AFL bullying: ‘Horror stories’ of boys' club culture
The ringleader behind an AFL staff uprising claims a culture of "bullying and intimidation" has thrived at league headquarters for more than a decade.
State umpiring manager Pierce Field said a litany of workplace "horror stories" had been covered up as part of an entrenched "boys' club protection racket".
Field said he was speaking out on behalf of hundreds of rank-and file AFL workers set to lose their jobs under a cost-cutting purge.
He is leading a United Services Union action against the league's redundancy processes starting at the Fair Work Commission in Sydney on Monday.
In a series of damning claims regarding the conduct of senior AFL officials, Field alleges:
* CCTV cameras installed at the league's Brisbane office were used to "monitor employee movement";
* A top league official joked about a serious workplace grievance during an all-of-staff meeting;
* A manager prone to "volcanic behaviour" ordered the removal of rubbish bins from under staff desks, the banning of jackets from the back of office chairs, and the banishment of visible power cords, loose papers and books within his department.
The Herald Sun has obtained documents detailing allegations of bullying lodged by a female AFL staffer against a male executive several years ago.
The woman told human resources chiefs about an incident where the male superior closed his office door, pointed angrily at her and screamed: "I am the fucking (position deleted) and I decide what you do".
"I went back to my office feeling deeply upset, demoralised, degraded, humiliated, bullied and fearful," she said.
"I love my job and the people I work with, however, I am constantly anxious and stressed and this is affecting my health, my work life and my personal life."
The accused executive has since left the AFL.
Monday's Fair Work hearing will focus on the AFL's alleged failure to consult with staff over the job cuts and a decision to cut the "the maximum redundancy entitlement from 52 weeks down to 26 weeks".
Field said AFL workers earning as little as $55,000 a year were "treated like children", while senior managers were "paid excessively and lavished with lucrative bonuses".
Of the decision in March to cut redundancy payments in half, Field said: "It was a dog act.
"Good people who had dedicated their lives to the game, for not a lot of cash, are being screwed over.
"Since introducing the union I have heard horror stories from staff subject to behaviour that wouldn't be acceptable in any workplace.
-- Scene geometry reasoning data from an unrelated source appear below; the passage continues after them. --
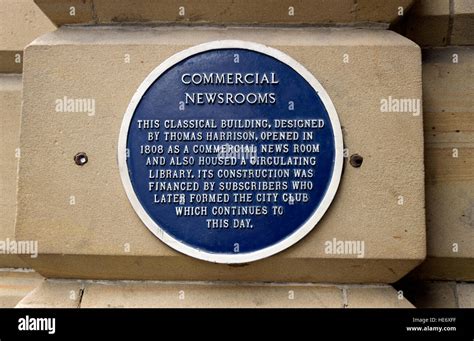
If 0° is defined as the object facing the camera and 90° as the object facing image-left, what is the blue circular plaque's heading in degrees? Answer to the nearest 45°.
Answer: approximately 0°

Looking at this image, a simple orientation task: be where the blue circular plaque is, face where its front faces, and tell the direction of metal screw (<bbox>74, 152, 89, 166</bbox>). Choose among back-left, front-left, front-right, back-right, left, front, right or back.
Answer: right
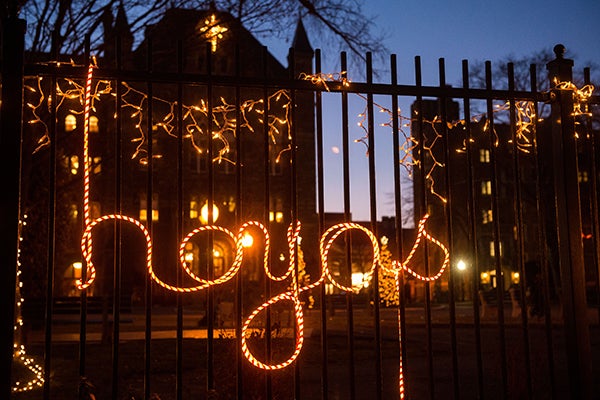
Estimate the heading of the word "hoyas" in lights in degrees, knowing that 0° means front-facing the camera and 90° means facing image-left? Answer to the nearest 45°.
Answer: approximately 0°
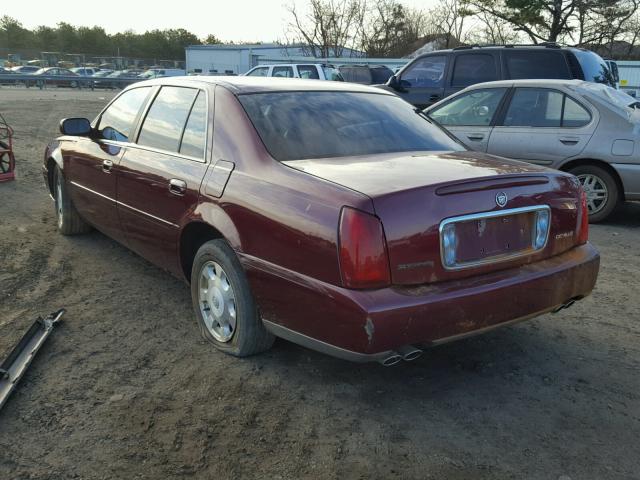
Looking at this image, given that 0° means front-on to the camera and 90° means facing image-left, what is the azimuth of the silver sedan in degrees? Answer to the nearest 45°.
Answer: approximately 135°

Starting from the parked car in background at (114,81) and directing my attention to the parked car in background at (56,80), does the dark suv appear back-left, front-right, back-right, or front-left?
back-left

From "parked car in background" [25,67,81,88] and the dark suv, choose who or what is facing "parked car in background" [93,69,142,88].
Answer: the dark suv

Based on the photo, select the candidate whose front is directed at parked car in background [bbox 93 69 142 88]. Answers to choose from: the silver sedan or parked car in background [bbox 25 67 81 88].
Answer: the silver sedan

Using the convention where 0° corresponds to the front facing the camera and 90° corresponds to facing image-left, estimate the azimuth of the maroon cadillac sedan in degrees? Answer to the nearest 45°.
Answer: approximately 135°
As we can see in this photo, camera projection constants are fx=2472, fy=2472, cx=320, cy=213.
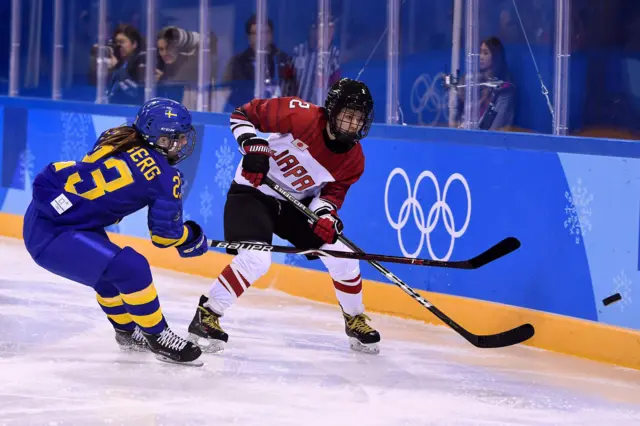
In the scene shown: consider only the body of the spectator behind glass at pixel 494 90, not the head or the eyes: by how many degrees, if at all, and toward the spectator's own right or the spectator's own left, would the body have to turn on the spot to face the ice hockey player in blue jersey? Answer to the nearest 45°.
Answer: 0° — they already face them

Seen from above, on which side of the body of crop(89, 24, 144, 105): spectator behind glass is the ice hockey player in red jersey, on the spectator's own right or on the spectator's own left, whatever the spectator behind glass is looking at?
on the spectator's own left

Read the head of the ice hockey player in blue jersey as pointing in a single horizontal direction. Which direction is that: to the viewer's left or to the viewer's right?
to the viewer's right

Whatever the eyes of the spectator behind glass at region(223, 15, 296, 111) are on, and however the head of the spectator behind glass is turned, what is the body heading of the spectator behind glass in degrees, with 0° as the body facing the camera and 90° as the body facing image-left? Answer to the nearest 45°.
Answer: approximately 0°

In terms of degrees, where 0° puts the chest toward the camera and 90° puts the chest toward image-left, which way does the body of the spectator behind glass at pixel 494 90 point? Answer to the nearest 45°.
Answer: approximately 45°

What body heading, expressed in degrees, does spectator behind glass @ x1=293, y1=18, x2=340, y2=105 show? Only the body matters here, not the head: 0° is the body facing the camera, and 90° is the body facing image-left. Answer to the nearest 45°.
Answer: approximately 0°

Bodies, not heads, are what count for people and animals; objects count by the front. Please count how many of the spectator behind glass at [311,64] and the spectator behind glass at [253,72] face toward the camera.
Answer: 2

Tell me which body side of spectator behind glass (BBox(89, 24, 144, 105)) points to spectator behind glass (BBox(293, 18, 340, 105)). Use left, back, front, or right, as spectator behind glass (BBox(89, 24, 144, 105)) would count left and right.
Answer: left
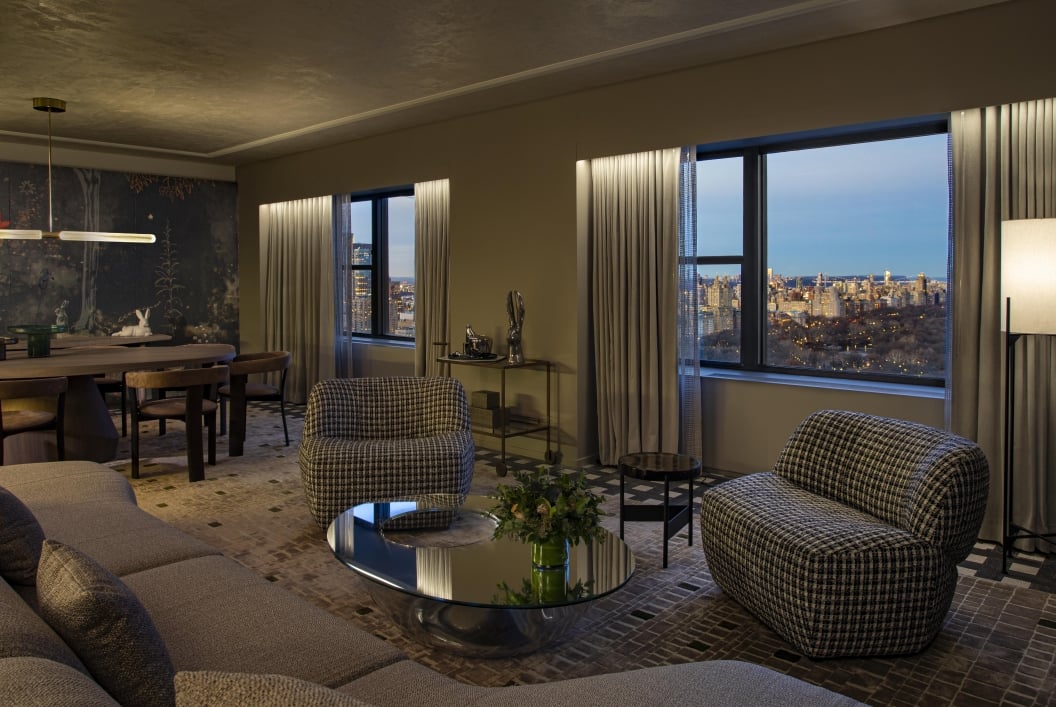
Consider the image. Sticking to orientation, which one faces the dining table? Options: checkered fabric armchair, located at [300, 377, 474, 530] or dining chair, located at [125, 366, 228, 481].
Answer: the dining chair

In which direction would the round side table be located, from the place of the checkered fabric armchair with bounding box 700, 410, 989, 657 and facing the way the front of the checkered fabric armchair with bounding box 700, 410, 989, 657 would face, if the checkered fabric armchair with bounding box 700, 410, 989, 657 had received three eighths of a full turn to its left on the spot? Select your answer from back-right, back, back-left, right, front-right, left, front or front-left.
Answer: back-left

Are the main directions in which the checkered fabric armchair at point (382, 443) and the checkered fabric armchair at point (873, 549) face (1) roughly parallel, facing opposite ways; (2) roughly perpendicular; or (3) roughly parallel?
roughly perpendicular

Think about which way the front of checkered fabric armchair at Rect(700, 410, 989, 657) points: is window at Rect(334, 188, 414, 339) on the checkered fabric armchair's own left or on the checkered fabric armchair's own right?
on the checkered fabric armchair's own right

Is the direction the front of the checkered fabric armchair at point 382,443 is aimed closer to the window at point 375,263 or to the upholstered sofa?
the upholstered sofa

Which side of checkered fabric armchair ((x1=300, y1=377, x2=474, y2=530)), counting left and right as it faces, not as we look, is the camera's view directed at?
front

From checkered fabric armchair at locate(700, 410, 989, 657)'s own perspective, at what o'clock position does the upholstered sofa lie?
The upholstered sofa is roughly at 12 o'clock from the checkered fabric armchair.

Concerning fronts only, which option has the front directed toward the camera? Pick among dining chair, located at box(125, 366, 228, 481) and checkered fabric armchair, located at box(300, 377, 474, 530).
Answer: the checkered fabric armchair

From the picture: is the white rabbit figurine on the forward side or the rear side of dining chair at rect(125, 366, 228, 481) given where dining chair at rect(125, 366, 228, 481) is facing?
on the forward side

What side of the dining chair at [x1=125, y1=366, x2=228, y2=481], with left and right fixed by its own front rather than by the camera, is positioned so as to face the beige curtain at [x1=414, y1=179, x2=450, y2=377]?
right

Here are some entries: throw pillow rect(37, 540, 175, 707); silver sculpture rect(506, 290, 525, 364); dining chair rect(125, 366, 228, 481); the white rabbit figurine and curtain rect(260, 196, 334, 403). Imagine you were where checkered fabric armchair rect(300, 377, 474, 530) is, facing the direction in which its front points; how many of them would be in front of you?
1

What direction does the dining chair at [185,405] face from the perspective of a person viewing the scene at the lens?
facing away from the viewer and to the left of the viewer

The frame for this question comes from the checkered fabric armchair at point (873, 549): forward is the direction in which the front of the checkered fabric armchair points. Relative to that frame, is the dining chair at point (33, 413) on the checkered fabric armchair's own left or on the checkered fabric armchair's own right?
on the checkered fabric armchair's own right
Complaints were made - and nothing was done.
"This culture appears to be alive and well within AFL House today. It appears to be a protection racket.
"For an organisation that does so much good in the community, it's a bit hard to cop when the business actively covers up issues internally."
Field, who has worked at the AFL's NSW and Queensland offices since 2012, said the USU had achieved "significant uptake in union membership since the flawed consultation process started" but claimed many league workers were too "scared of reprisal from management" to join.
"To me that's a massive red flag and begs questions as to why and how this culture has been fostered when sport and the AFL's own values are meant to be about fairness," he said.
"When criticism is provided to senior management - it is brushed away. Is it right to have a culture where loyal staff are afraid to speak up?
"Footy deserves better than that.
"People have been frozen out.
"We're just asking for consultation to be genuine and lawful, whilst treating people with dignity and respect.
"I'm one of the lucky ones, I have a secure career elsewhere and I have no intention to return to the AFL in the near future.
"But I will be damned if I will stand idly by and watch good people that have grown the game be screwed out of what they deserve."